▶ _Text passage_:
∞ 2D / 3D: fiction dioramas, dark rides, the Eidophusikon, and a rant on theme park Efteling

Are prehistoric caves dioramas?

Caves are environments, not dioramas. People walked through them, and they were used for, you know, purposes. The Lascaux replicas are some sort of dioramas. A diorama usually has a distinct educational purpose, it tries to show us something we otherwise wouldn’t be able to see.

Caves are also very real. The caves themselves are not simulating other caves. The decorations, or interior design, do seem to simulate nature in a lot of cases, and can have an undeniable immersive effect. The big Lascaux hall with its ceiling of running animals might be a bit diorama-like, though it doesn’t represent a ‘real’ situation. Dioramas connecting to prehistoric natural architecture seems to lead to a conceptual dead end (or does it?).

So, theatre decor, film set, elaborate altars, and the Efteling

Caves are natural architecture, and I wouldn’t be surprised if they were the blueprint for all following human-made buildings. Altars, especially the baroque altars, but also stage design, and theatre and movie sets have a much more diorama-like presence. Altars are symbolic dioramas, representing not elements from reality, but visualize a way to get closer to god, or gods, or the afterlife, or enlightenment, or redemption. But they were also used, at least some parts of altars would get meddled with while performing rituals.

Decors and sets only really are dioramas when they’re not in use. Once a play is being carried out on the stage, a set looses its frozen-in-timeness, and becomes part of a time based narrative. Actors interact with the decor, and the diorama is lost. When abandoned, a theatre decor could very well be a diorama, albeit a handicapped one, since it’s missing its context of story and actors. Can a decor on a stage be a diorama in its own right? 

Fiction dioramas: a rant on thema park Efteling

De Efteling is a fairy tale themed amusement park, and according its own website it has only one diorama: an elaborate miniature set of mountains and villages through which miniature trains travel. In fact, Efteling has a staggering amount of dioramas, and most are more or less brought to life using animatronics.

The oldest part of the park is the fairy tale forest, which was built around 1950, where visitors can look at sleeping beauty in her coffin through glass windows, her breathing simulated by an air pump. A bit further is a haunted castle (Spookslot), where every fifteen minutes a show takes place: Saint-Saëns’s ‘Danse Macabre’ accompanies a choreography with animatronic red-eyed bats, skeletons and dancing tombstones, and a clever mirror and lighting illusion of holographic ghosts dancing in a cellar.

▶ _Problems and tasks_:
A. Reproduce the diorama essay word for word, starting at "Fiction dioramas: a" and ending at "in a cellar.".
B. In the diorama essay, what simulates the breathing of sleeping beauty in the fairy tale forest?
The data after the diorama essay isn't needed for any of this.

▶ _Data excerpts_:
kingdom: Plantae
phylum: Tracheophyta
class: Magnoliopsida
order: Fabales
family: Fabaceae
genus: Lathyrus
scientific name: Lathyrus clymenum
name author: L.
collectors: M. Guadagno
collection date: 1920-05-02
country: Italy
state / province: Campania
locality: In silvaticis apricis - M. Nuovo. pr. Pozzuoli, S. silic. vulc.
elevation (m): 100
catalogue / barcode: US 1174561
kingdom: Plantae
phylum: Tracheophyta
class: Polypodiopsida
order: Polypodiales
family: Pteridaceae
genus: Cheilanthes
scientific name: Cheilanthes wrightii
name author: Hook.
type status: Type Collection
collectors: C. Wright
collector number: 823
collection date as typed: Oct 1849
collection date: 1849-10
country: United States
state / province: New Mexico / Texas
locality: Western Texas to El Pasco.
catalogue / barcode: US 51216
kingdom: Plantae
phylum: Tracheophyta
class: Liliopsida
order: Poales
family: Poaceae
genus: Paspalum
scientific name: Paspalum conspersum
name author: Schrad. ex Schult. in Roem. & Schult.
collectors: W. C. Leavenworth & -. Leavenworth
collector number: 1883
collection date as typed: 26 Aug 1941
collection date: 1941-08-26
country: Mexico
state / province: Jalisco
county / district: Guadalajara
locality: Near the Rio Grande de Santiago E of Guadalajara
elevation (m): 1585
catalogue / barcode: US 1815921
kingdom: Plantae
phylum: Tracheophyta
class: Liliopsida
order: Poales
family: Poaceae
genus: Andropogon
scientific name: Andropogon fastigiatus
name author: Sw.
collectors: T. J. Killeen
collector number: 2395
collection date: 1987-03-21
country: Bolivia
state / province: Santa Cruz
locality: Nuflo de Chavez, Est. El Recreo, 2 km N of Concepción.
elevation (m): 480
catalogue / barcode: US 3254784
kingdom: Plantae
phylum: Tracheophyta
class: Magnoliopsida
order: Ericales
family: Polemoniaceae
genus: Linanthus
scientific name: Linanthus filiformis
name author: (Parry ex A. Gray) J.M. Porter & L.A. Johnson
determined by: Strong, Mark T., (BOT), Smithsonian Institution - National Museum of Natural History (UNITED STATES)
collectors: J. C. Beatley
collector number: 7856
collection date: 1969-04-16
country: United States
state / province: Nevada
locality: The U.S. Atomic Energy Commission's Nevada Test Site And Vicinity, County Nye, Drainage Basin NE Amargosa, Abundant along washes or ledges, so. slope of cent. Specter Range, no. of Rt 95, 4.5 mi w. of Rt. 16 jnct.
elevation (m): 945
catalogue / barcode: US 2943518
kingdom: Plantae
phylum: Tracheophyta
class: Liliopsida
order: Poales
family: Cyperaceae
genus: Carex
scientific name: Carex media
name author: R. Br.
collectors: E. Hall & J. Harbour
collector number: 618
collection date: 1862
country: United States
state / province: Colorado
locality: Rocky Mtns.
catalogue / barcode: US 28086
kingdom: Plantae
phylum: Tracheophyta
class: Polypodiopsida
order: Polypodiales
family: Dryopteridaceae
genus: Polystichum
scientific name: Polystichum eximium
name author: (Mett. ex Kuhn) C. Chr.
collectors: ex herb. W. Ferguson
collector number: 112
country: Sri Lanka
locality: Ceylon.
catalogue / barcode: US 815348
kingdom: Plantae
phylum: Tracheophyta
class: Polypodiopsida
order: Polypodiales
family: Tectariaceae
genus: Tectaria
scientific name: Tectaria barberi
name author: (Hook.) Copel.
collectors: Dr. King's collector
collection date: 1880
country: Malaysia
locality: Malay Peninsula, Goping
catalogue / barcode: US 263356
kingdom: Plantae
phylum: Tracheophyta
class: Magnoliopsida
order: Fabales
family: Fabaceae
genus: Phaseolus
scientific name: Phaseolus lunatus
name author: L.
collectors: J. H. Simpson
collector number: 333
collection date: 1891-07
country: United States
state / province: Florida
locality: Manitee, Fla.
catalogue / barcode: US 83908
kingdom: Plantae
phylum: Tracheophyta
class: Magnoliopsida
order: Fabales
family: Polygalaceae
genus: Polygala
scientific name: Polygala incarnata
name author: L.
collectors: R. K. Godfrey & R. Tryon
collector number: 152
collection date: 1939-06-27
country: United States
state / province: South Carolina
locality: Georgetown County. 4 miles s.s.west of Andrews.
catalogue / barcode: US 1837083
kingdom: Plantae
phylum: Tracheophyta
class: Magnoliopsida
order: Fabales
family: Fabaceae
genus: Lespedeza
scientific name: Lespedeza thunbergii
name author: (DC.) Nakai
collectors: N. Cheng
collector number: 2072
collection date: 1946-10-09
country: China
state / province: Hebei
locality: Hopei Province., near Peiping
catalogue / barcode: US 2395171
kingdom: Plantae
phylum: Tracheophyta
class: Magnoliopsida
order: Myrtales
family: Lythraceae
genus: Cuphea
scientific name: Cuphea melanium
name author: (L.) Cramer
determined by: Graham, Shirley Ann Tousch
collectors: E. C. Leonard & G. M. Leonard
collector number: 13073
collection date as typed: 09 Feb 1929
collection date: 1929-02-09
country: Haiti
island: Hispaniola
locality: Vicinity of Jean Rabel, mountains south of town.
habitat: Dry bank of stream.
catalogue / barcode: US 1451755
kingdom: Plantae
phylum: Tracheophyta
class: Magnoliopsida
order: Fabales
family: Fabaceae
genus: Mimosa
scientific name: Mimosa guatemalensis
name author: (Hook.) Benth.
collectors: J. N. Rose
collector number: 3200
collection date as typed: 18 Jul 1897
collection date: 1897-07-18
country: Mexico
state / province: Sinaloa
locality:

▶ _Responses per task_:
A.
Fiction dioramas: a rant on thema park Efteling

De Efteling is a fairy tale themed amusement park, and according its own website it has only one diorama: an elaborate miniature set of mountains and villages through which miniature trains travel. In fact, Efteling has a staggering amount of dioramas, and most are more or less brought to life using animatronics.

The oldest part of the park is the fairy tale forest, which was built around 1950, where visitors can look at sleeping beauty in her coffin through glass windows, her breathing simulated by an air pump. A bit further is a haunted castle (Spookslot), where every fifteen minutes a show takes place: Saint-Saëns’s ‘Danse Macabre’ accompanies a choreography with animatronic red-eyed bats, skeletons and dancing tombstones, and a clever mirror and lighting illusion of holographic ghosts dancing in a cellar.

B. An air pump.